Hace algo más de siete años aproveché que pasaba por Milán para tomarme un café con un antiguo amigo, profesor de la Universidad Politécnica de la capital de la Lombardía. Un brillante y combativo liberal formado en los ideales del Risorgimento. Y, como no podía ser de otra forma, un correoso adversario de las patologías del berlusconismo, tanto desde su cátedra como en su vida diaria.

Me gustaba el ambiente de café parisino sofisticado que se puede encontrar cuando hace buen tiempo en la terraza de la quinta planta de La Rinascente en la Piazza Duomo. Compartiendo las vistas sobre la cubierta de la catedral con las elegantes milanesas sentadas a nuestro alrededor, escoltadas por el más de un centenar de estatuas y agujas de la «Domus Dei» que, con sus encajes de piedra, convergían en el Tiburio. La grácil aguja de cien metros de mármol blanco que corona el Duomo como el pedestal de la estatua dorada de La Madonnina.

La patrona de la ciudad -la Madonnina-estaba triste, se quejaba mi amigo el profesor. La imagen necesitaba urgentemente un buen trabajo de restauración y afianzamiento. La iglesia milanesa no tenía medios suficientes y había tenido que solicitar de la generosidad de los ciudadanos las ayudas necesarias. Tantas veces los fieles de Milán habían pedido en los momentos difíciles la ayuda y el socorro de su Patrona, a través de las plegarias o cantando en el hermoso dialecto lombardo la «O mia bela Madunina». Ahora les tocaba a ellos auxiliar a su Virgencita.
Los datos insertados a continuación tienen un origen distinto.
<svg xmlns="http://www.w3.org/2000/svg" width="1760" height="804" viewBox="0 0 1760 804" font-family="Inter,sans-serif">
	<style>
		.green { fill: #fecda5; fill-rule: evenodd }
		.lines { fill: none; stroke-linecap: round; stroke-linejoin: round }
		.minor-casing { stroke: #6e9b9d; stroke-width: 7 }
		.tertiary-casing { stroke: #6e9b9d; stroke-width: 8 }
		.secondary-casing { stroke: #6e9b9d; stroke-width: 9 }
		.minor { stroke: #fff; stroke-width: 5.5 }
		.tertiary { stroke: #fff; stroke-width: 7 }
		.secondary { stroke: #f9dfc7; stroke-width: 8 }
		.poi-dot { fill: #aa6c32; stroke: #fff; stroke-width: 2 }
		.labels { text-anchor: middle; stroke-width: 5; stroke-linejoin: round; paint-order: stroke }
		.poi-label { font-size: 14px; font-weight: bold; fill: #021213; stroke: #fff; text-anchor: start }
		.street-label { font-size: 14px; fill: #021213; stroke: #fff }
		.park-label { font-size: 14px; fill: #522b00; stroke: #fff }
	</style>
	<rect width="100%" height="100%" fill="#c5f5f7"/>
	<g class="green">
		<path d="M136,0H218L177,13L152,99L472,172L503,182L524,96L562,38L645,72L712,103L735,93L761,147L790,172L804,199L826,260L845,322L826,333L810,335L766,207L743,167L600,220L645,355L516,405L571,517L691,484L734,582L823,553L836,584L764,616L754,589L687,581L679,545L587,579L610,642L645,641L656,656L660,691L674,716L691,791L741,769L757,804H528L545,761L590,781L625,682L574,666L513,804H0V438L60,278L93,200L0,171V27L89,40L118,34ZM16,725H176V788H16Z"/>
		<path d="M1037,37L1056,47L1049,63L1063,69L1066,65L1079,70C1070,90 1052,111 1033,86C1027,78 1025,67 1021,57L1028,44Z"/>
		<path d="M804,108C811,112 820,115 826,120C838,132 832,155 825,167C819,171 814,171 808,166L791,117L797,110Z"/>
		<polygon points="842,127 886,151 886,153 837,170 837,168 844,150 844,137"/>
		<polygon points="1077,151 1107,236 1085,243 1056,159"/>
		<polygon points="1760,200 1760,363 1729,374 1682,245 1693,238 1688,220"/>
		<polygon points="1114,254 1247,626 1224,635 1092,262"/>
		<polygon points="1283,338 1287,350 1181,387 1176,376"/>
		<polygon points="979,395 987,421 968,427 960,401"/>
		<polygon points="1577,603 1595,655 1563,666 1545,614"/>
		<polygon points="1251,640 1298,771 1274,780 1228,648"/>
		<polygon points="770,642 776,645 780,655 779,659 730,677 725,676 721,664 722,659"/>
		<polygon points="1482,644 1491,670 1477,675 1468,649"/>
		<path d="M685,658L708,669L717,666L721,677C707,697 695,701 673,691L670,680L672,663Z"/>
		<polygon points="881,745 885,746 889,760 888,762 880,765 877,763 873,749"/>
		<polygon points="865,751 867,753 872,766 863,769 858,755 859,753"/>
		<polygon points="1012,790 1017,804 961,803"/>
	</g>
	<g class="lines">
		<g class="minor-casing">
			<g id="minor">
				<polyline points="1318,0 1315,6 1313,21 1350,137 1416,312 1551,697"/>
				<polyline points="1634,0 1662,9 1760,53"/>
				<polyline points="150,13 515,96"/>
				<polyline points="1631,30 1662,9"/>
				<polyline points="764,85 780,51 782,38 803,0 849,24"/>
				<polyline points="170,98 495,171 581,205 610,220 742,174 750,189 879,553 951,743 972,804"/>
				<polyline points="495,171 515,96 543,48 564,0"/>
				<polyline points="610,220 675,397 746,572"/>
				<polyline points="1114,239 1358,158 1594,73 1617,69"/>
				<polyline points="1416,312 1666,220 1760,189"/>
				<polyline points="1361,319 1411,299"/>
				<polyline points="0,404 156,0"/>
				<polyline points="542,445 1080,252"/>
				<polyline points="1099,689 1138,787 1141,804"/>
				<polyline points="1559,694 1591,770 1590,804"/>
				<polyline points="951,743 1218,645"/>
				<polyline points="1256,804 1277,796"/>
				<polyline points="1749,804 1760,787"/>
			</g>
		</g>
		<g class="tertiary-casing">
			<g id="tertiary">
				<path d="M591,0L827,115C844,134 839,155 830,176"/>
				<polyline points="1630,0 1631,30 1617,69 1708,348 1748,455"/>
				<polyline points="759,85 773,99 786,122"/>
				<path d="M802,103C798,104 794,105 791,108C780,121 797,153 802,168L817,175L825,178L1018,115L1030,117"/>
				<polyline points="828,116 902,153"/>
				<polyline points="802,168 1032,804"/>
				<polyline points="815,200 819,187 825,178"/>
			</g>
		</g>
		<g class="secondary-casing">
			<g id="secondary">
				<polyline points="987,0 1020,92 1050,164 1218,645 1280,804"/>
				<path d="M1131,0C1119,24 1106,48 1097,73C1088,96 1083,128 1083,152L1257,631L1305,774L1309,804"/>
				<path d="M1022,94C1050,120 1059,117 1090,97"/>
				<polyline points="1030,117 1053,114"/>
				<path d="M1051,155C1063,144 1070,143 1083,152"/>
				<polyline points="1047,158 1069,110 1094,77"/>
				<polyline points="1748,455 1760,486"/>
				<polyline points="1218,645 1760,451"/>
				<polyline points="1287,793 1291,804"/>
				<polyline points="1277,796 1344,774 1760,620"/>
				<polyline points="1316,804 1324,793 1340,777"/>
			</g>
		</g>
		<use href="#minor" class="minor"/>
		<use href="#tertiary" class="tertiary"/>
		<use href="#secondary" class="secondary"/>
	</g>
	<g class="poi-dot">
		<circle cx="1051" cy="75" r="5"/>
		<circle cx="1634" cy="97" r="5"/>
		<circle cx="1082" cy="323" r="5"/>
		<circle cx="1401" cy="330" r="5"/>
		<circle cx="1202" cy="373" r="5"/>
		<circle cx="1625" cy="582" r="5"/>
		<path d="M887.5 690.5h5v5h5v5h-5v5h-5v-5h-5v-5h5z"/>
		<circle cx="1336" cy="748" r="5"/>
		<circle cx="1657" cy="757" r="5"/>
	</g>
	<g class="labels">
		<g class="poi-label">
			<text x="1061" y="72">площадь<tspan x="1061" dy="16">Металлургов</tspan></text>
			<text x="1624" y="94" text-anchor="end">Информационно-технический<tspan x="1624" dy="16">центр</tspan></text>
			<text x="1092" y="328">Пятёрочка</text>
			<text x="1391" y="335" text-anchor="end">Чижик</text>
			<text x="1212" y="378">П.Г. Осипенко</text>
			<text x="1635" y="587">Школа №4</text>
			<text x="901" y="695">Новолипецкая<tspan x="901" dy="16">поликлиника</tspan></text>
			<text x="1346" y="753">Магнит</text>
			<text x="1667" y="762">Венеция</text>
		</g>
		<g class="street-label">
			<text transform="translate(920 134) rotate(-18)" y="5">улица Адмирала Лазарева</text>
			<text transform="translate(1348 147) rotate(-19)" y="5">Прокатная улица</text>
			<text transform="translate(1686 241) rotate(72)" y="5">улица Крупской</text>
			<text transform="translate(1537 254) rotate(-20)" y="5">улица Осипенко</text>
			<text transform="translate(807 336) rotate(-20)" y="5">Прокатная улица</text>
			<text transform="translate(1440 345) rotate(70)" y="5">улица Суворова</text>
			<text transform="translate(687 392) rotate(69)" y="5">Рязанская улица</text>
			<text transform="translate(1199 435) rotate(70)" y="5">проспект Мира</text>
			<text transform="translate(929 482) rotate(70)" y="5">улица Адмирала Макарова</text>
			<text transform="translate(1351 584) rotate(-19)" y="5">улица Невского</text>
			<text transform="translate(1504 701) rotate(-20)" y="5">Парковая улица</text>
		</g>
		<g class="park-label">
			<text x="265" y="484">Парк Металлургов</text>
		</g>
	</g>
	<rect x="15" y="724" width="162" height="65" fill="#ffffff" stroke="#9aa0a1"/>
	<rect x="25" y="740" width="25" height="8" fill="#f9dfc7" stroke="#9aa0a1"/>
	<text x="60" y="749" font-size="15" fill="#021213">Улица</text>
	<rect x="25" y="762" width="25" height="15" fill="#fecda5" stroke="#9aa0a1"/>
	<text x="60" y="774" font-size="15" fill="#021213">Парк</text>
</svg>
Pero la petición de ayuda había tenido una acogida demasiado tibia. Casi fría. El monumento podía entrar en una fase de deterioro peligroso. Y los dineros no llegaban en la cantidad necesaria. Muchos temían que la figura de la Virgen podría caer abatida por el próximo vendaval que se desatara sobre las llanuras de la Lombardía. Echaba de menos mi amigo milanés al gran Indro Montanelli, el periodista más grande de la historia de Italia. El sí hubiera alzado su voz, el primero, en defensa de la Madonnina del Duomo. Como la había levantado contra Il Cavaliere. Cito al viejo maestro: «El berlusconismo es la escoria que desborda el pozo... Esta no es la derecha, es la partida de la porra. En Italia lo que falta no es la libertad; faltan los hombres libres.»

El Corriere della Sera sí había hecho sonar las campanas de alarma ante el peligro que amenazaba a la patrona. No en vano era uno de los periódicos mas respetados de Italia, antiguo aliado de Montanelli en los lejanos tiempos de lucha contra el fascismo de Mussolini. Con un exhorto brillante y casi desesperado el Corriere había despertado de su pasividad a los milaneses: «Milanesi, non dimenticate la Madonnina». Milaneses, no os olvidéis de la Virgencita.

Cambiando de conversación, me preguntó mi amigo el profesor si habíamos utilizado el tren para viajar por el norte de Italia. Le dije que sí. Cinco veces, hasta ese momento. ¿Cuántas veces habéis tenido retrasos importantes? Tres, le contesté. Me miraba el profesor con cierta melancolía cuando le expliqué que de Málaga se podía salir por la mañana con el AVE, trabajar durante el día en Madrid y volver a casa a la hora de cenar. Eso en Italia, con nuestros trenes, sería sencillamente imposible, me confesaba mi buen amigo. Me recordó aquello la promesa con la que Benito Mussolini, el otro «Duce», había llegado al poder: obligar a los trenes italianos a ser puntuales. Y cortar de raíz el poder de la Mafia.

Se había hecho tarde y las bellas milanesas nos habían dejado solos en aquel rincón de la terraza de La Rinascente. Levanté mi mirada hasta la Madonnina dorada. Brillaba con las últimas luces de la tarde. Quise entenderlo como una promesa de que ella no nos abandonaría.